Eine vollständige Besatzung kehrte am Valentinstag zur Internationalen Raumstation zurück, während die NASA mit Betankungsproblemen für ihre Artemis II-Mission kämpft und OpenAI den Schöpfer des OpenClaw-KI-Programms willkommen heißt. Das Crew Dragon-Raumschiff dockte am Samstagabend an und brachte die Gesamtzahl der Astronauten an Bord auf sieben, so Ars Technica. Unterdessen arbeitet die NASA daran, ein Wasserstoffleck zu beheben, das einen Übungs-Countdown-Lauf für die Artemis II-Mission verkürzte, und OpenAI gab die Einstellung von Peter Steinberger, dem Schöpfer des Open-Source-KI-Programms OpenClaw, bekannt.
Die Ankunft von vier neuen Astronauten im Rahmen der Crew 12-Mission – Jessica Meir und Jack Hathaway von der NASA, Sophie Adenot von der Europäischen Weltraumorganisation und Andrey Fedyaev von Roskosmos – markierte die Rückkehr zu einer vollständigen Besatzung.
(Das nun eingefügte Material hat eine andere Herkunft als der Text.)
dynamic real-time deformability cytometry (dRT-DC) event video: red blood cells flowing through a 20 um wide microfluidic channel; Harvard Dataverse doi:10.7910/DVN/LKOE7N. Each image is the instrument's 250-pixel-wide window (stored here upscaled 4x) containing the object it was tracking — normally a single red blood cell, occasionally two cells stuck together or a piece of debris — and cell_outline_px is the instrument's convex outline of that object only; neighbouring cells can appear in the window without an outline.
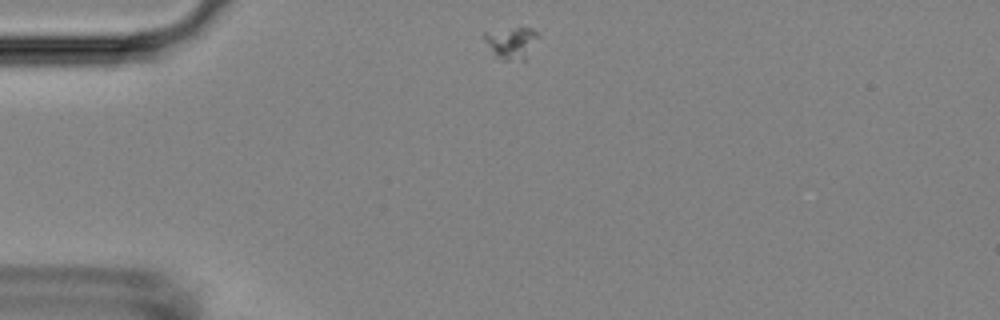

Die Anzahl der Astronauten auf der Station schwankt je nach Besatzungsrotationen und privaten Astronautenbesuchen, wie Ars Technica berichtet.
Die NASA steht auch vor Herausforderungen mit ihrer Space Launch System-Rakete. Administrator Jared Isaacman erklärte, dass die Agentur nach Lösungen für die Betankungsprobleme vor der Artemis III-Mission sucht, die als erste bemannte Mission zur Landung auf dem Mond seit über 50 Jahren geplant ist. Artemis II, die sich derzeit auf der Startrampe im Kennedy Space Center in Florida befindet, bereitet sich laut Ars Technica auf eine zweite Countdown-Probe frühestens nächste Woche vor, um die Behebung eines Wasserstofflecks zu bestätigen.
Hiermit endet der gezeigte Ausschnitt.